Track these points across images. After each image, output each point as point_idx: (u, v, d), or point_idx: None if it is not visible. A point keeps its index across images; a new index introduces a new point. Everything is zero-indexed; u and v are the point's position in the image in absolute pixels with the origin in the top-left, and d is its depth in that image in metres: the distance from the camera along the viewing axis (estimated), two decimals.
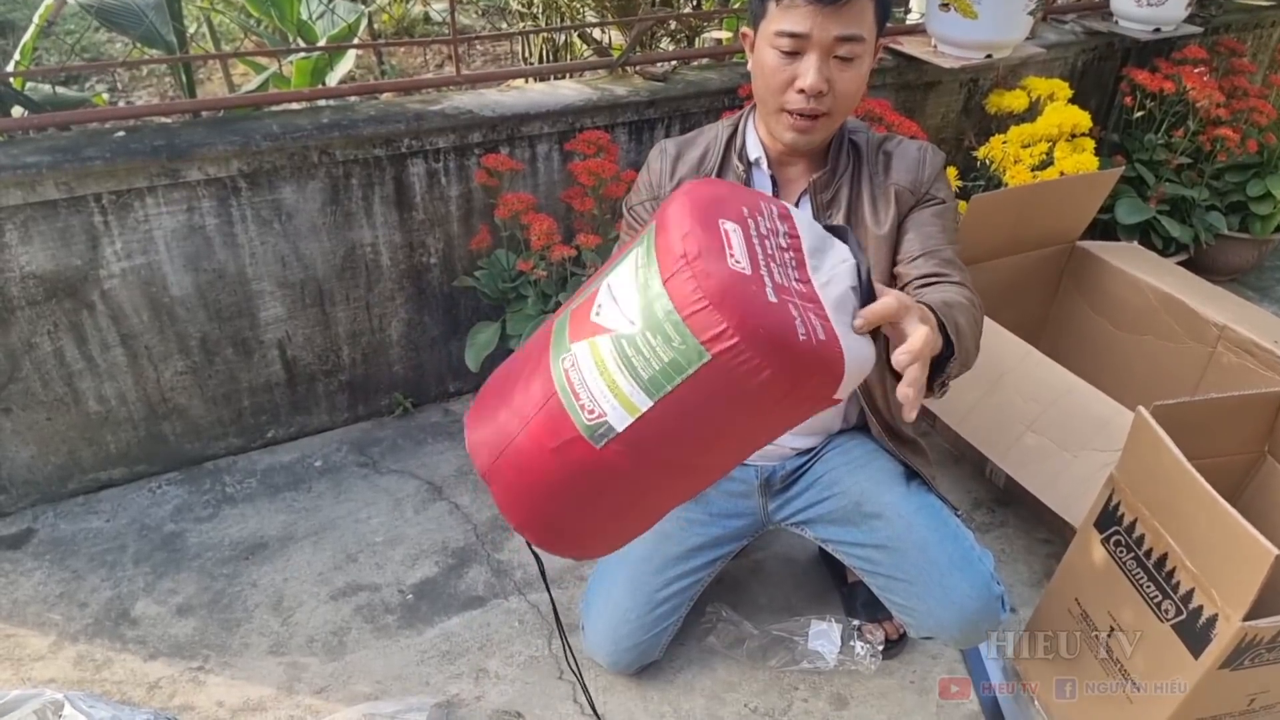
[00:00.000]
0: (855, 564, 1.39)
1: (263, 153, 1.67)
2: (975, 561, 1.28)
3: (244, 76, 3.09)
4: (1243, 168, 2.61)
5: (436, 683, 1.49)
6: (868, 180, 1.25)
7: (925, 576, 1.28)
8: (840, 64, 1.11)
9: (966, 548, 1.29)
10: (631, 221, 1.33)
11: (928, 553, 1.29)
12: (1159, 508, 1.21)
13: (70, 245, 1.61)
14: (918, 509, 1.32)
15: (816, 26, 1.07)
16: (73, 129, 1.65)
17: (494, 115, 1.84)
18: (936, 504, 1.35)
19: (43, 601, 1.62)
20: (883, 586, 1.35)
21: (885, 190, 1.25)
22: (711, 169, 1.27)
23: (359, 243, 1.87)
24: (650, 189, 1.31)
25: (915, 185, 1.26)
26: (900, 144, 1.28)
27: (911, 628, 1.34)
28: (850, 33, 1.08)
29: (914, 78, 2.38)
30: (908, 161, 1.26)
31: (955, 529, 1.31)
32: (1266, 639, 1.10)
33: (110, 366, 1.75)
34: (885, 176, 1.26)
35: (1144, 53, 2.77)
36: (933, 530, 1.30)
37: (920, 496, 1.35)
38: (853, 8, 1.07)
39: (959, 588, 1.26)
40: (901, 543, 1.30)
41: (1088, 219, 2.11)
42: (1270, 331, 1.84)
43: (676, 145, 1.31)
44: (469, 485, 1.91)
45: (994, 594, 1.28)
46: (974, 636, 1.29)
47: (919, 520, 1.31)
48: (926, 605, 1.28)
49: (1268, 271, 2.88)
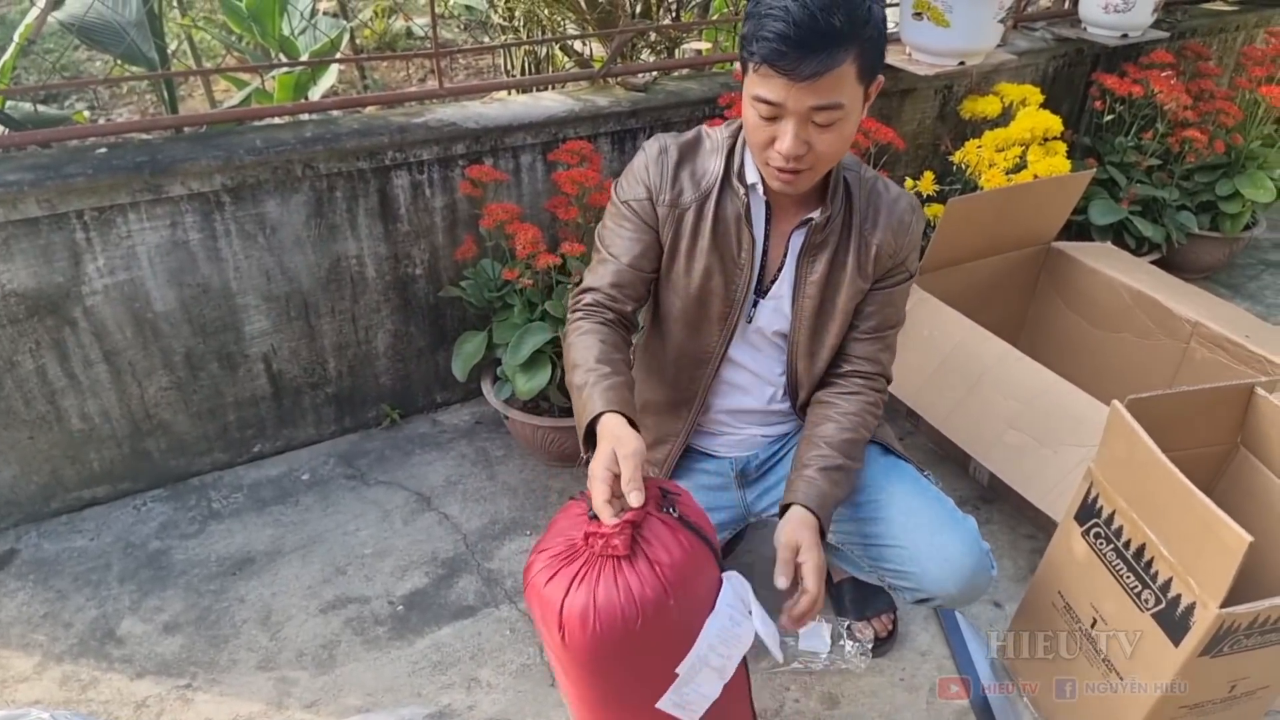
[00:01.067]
0: (843, 540, 1.40)
1: (246, 167, 1.68)
2: (961, 520, 1.32)
3: (226, 94, 3.09)
4: (1211, 168, 2.67)
5: (428, 693, 1.49)
6: (856, 229, 1.27)
7: (916, 540, 1.30)
8: (819, 128, 1.10)
9: (950, 509, 1.33)
10: (624, 214, 1.28)
11: (915, 517, 1.32)
12: (1136, 499, 1.24)
13: (52, 262, 1.61)
14: (898, 479, 1.36)
15: (791, 98, 1.06)
16: (54, 146, 1.65)
17: (477, 127, 1.86)
18: (914, 473, 1.39)
19: (26, 622, 1.60)
20: (876, 558, 1.36)
21: (869, 245, 1.28)
22: (713, 187, 1.26)
23: (344, 255, 1.87)
24: (648, 188, 1.27)
25: (895, 252, 1.29)
26: (893, 193, 1.30)
27: (909, 593, 1.35)
28: (826, 102, 1.07)
29: (890, 85, 2.42)
30: (897, 220, 1.28)
31: (936, 494, 1.35)
32: (1244, 625, 1.13)
33: (93, 383, 1.74)
34: (873, 227, 1.28)
35: (1113, 58, 2.83)
36: (915, 496, 1.34)
37: (895, 465, 1.39)
38: (828, 79, 1.04)
39: (951, 545, 1.28)
40: (887, 512, 1.33)
41: (1062, 220, 2.15)
42: (1241, 326, 1.88)
43: (678, 148, 1.27)
44: (458, 495, 1.92)
45: (983, 549, 1.31)
46: (971, 593, 1.30)
47: (901, 489, 1.35)
48: (922, 567, 1.29)
49: (1238, 269, 2.94)
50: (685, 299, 1.30)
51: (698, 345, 1.34)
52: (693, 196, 1.26)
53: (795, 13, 1.02)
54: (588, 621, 0.99)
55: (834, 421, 1.31)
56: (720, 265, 1.27)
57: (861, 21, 1.04)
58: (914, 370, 1.89)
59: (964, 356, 1.87)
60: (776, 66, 1.04)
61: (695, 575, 1.06)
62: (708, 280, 1.28)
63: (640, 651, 1.04)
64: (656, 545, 1.03)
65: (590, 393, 1.16)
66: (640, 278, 1.29)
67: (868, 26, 1.05)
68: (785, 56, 1.03)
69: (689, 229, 1.26)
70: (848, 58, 1.05)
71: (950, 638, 1.61)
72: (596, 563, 1.01)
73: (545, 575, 1.03)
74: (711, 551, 1.11)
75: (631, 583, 1.00)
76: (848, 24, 1.02)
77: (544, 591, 1.02)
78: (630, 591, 0.99)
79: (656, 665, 1.07)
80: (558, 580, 1.01)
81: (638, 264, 1.28)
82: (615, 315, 1.28)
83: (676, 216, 1.26)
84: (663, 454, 1.44)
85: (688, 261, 1.28)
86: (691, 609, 1.06)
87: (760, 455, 1.46)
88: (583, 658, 1.03)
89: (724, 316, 1.31)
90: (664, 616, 1.01)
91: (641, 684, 1.08)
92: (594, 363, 1.20)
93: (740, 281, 1.28)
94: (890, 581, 1.37)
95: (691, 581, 1.05)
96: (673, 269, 1.29)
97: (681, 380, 1.38)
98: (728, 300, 1.30)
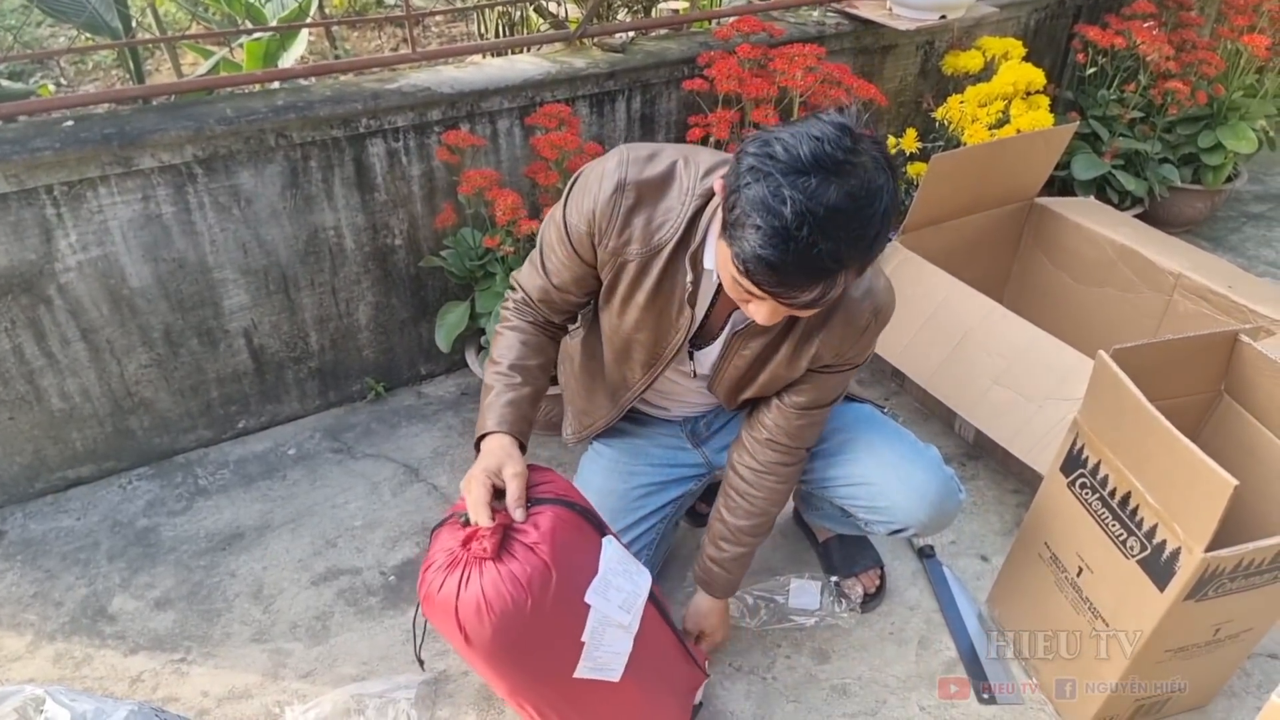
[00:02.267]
0: (814, 488, 1.42)
1: (217, 137, 1.64)
2: (923, 450, 1.35)
3: (193, 66, 3.01)
4: (1193, 120, 2.67)
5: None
6: (803, 321, 1.15)
7: (882, 475, 1.33)
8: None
9: (911, 441, 1.36)
10: (564, 236, 1.16)
11: (878, 453, 1.34)
12: (1121, 448, 1.25)
13: (23, 239, 1.57)
14: (856, 419, 1.38)
15: (770, 299, 0.95)
16: (20, 121, 1.61)
17: (452, 92, 1.82)
18: (869, 409, 1.41)
19: (16, 602, 1.59)
20: (846, 496, 1.38)
21: (810, 342, 1.16)
22: (663, 248, 1.11)
23: (321, 226, 1.84)
24: (590, 227, 1.12)
25: (839, 354, 1.19)
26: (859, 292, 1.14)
27: (882, 526, 1.38)
28: (818, 305, 0.95)
29: (871, 42, 2.39)
30: (847, 329, 1.15)
31: (895, 428, 1.38)
32: (1228, 569, 1.15)
33: (72, 362, 1.71)
34: (820, 325, 1.15)
35: (1095, 9, 2.81)
36: (876, 432, 1.36)
37: (853, 408, 1.40)
38: (820, 292, 0.92)
39: (917, 476, 1.32)
40: (851, 450, 1.35)
41: (1045, 174, 2.14)
42: (1224, 277, 1.89)
43: (637, 190, 1.10)
44: (445, 466, 1.91)
45: (947, 474, 1.34)
46: (942, 518, 1.34)
47: (860, 427, 1.37)
48: (891, 500, 1.33)
49: (1220, 221, 2.95)
50: (615, 335, 1.26)
51: (621, 375, 1.33)
52: (639, 251, 1.12)
53: (789, 250, 0.86)
54: (482, 615, 1.03)
55: (744, 504, 1.33)
56: (652, 323, 1.20)
57: (866, 248, 0.90)
58: (899, 329, 1.89)
59: (948, 314, 1.87)
60: (764, 289, 0.93)
61: (573, 545, 1.10)
62: (637, 332, 1.22)
63: (540, 630, 1.07)
64: (527, 529, 1.07)
65: (493, 403, 1.18)
66: (567, 300, 1.24)
67: (874, 250, 0.92)
68: (767, 283, 0.91)
69: (629, 279, 1.16)
70: (848, 273, 0.92)
71: (938, 591, 1.63)
72: (477, 563, 1.05)
73: (435, 585, 1.06)
74: (584, 519, 1.14)
75: (514, 568, 1.04)
76: (850, 257, 0.89)
77: (437, 600, 1.06)
78: (514, 576, 1.04)
79: (560, 638, 1.11)
80: (446, 586, 1.05)
81: (566, 289, 1.22)
82: (543, 318, 1.27)
83: (618, 264, 1.15)
84: (589, 422, 1.45)
85: (622, 306, 1.20)
86: (577, 577, 1.10)
87: (707, 415, 1.47)
88: (489, 650, 1.06)
89: (649, 365, 1.28)
90: (551, 591, 1.06)
91: (554, 658, 1.12)
92: (507, 367, 1.22)
93: (670, 343, 1.22)
94: (863, 518, 1.40)
95: (571, 551, 1.09)
96: (609, 304, 1.22)
97: (610, 383, 1.37)
98: (654, 354, 1.25)
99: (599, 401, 1.41)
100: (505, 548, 1.06)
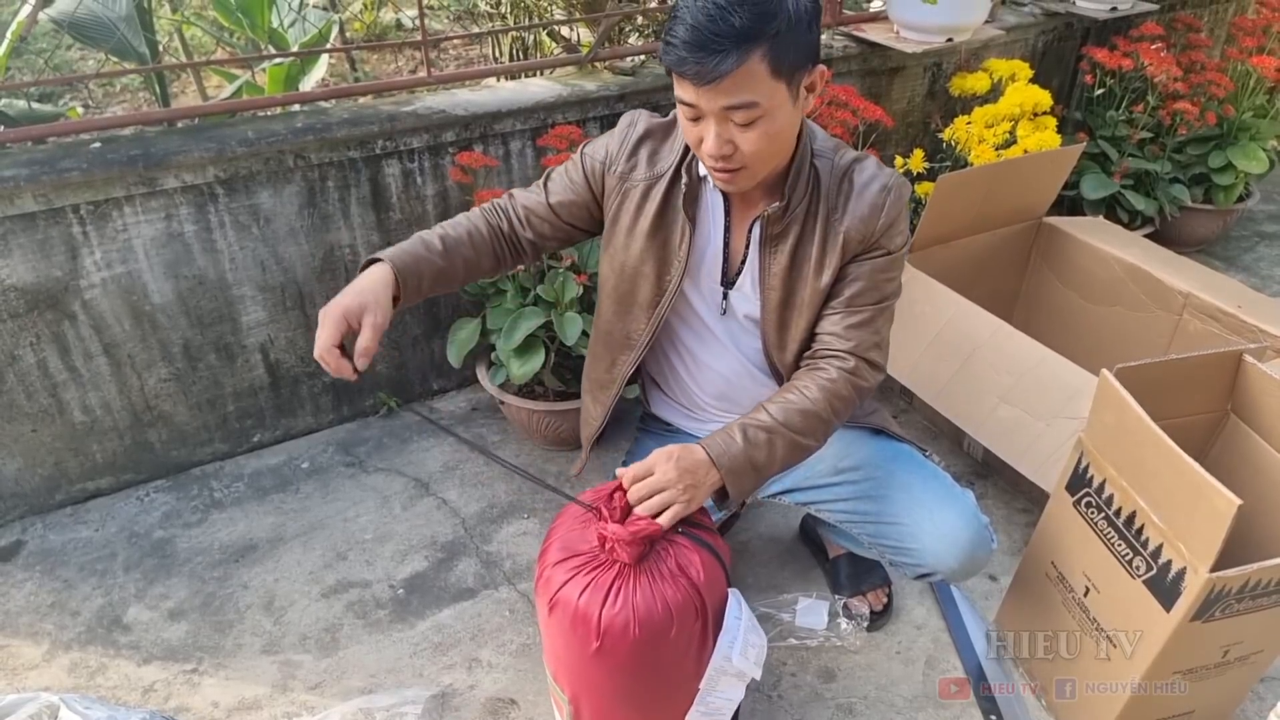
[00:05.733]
0: (842, 519, 1.40)
1: (238, 158, 1.69)
2: (959, 495, 1.31)
3: (217, 89, 3.09)
4: (1203, 140, 2.67)
5: (430, 674, 1.51)
6: (822, 219, 1.21)
7: (914, 516, 1.30)
8: (740, 127, 1.06)
9: (948, 484, 1.33)
10: (577, 163, 1.30)
11: (912, 493, 1.32)
12: (1126, 467, 1.25)
13: (50, 256, 1.62)
14: (893, 456, 1.37)
15: (702, 100, 1.04)
16: (49, 142, 1.66)
17: (466, 114, 1.86)
18: (908, 449, 1.39)
19: (34, 611, 1.62)
20: (874, 534, 1.36)
21: (836, 234, 1.21)
22: (665, 172, 1.25)
23: (337, 244, 1.88)
24: (606, 153, 1.27)
25: (866, 236, 1.21)
26: (865, 178, 1.21)
27: (909, 569, 1.35)
28: (737, 102, 1.03)
29: (879, 63, 2.42)
30: (865, 206, 1.20)
31: (933, 469, 1.35)
32: (1234, 589, 1.14)
33: (94, 376, 1.75)
34: (841, 215, 1.20)
35: (1102, 31, 2.83)
36: (911, 473, 1.34)
37: (892, 445, 1.39)
38: (733, 79, 1.01)
39: (949, 520, 1.28)
40: (884, 489, 1.34)
41: (1053, 194, 2.15)
42: (1234, 296, 1.89)
43: (647, 125, 1.27)
44: (456, 480, 1.93)
45: (982, 523, 1.30)
46: (971, 567, 1.30)
47: (897, 466, 1.35)
48: (921, 543, 1.29)
49: (1234, 241, 2.94)
50: (618, 274, 1.30)
51: (624, 328, 1.34)
52: (644, 176, 1.25)
53: (695, 15, 1.00)
54: (629, 630, 1.05)
55: (786, 393, 1.22)
56: (657, 253, 1.26)
57: (769, 16, 1.00)
58: (907, 347, 1.90)
59: (956, 333, 1.87)
60: (682, 71, 1.03)
61: (714, 587, 1.13)
62: (641, 264, 1.28)
63: (667, 657, 1.10)
64: (682, 557, 1.10)
65: (399, 244, 1.21)
66: (554, 223, 1.30)
67: (776, 20, 1.01)
68: (687, 61, 1.01)
69: (633, 207, 1.26)
70: (754, 55, 1.01)
71: (946, 610, 1.62)
72: (627, 573, 1.07)
73: (577, 588, 1.08)
74: (722, 567, 1.17)
75: (667, 592, 1.07)
76: (751, 22, 0.99)
77: (579, 603, 1.07)
78: (666, 601, 1.06)
79: (676, 671, 1.14)
80: (591, 591, 1.07)
81: (559, 210, 1.29)
82: (508, 227, 1.30)
83: (623, 190, 1.26)
84: (588, 433, 1.47)
85: (627, 238, 1.28)
86: (714, 618, 1.13)
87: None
88: (615, 662, 1.08)
89: (652, 304, 1.30)
90: (692, 625, 1.09)
91: (663, 685, 1.15)
92: (438, 235, 1.24)
93: (673, 273, 1.27)
94: (890, 558, 1.38)
95: (713, 592, 1.12)
96: (613, 240, 1.30)
97: (610, 360, 1.39)
98: (658, 288, 1.28)
99: (598, 391, 1.42)
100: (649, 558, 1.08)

> [Exercise details] From the listing above, repeat exactly the lines starting at the line that includes "15: (816, 26, 1.07)" and ending at the line that includes "49: (1268, 271, 2.88)", with nothing outside that span.

> [Completed exercise]
15: (816, 26, 1.07)
16: (73, 129, 1.65)
17: (494, 115, 1.84)
18: (936, 504, 1.35)
19: (43, 601, 1.62)
20: (883, 586, 1.35)
21: (885, 190, 1.25)
22: (711, 169, 1.27)
23: (359, 243, 1.87)
24: (650, 189, 1.31)
25: (915, 185, 1.26)
26: (900, 144, 1.28)
27: (911, 628, 1.34)
28: (850, 33, 1.08)
29: (914, 78, 2.38)
30: (908, 161, 1.26)
31: (955, 529, 1.31)
32: (1266, 639, 1.10)
33: (110, 366, 1.75)
34: (885, 176, 1.26)
35: (1144, 53, 2.77)
36: (933, 530, 1.30)
37: (920, 496, 1.35)
38: (853, 8, 1.07)
39: (959, 588, 1.26)
40: (901, 543, 1.30)
41: (1088, 219, 2.11)
42: (1270, 331, 1.84)
43: (676, 145, 1.31)
44: (469, 485, 1.91)
45: (994, 594, 1.28)
46: (974, 636, 1.29)
47: (919, 520, 1.31)
48: (926, 605, 1.28)
49: (1268, 271, 2.88)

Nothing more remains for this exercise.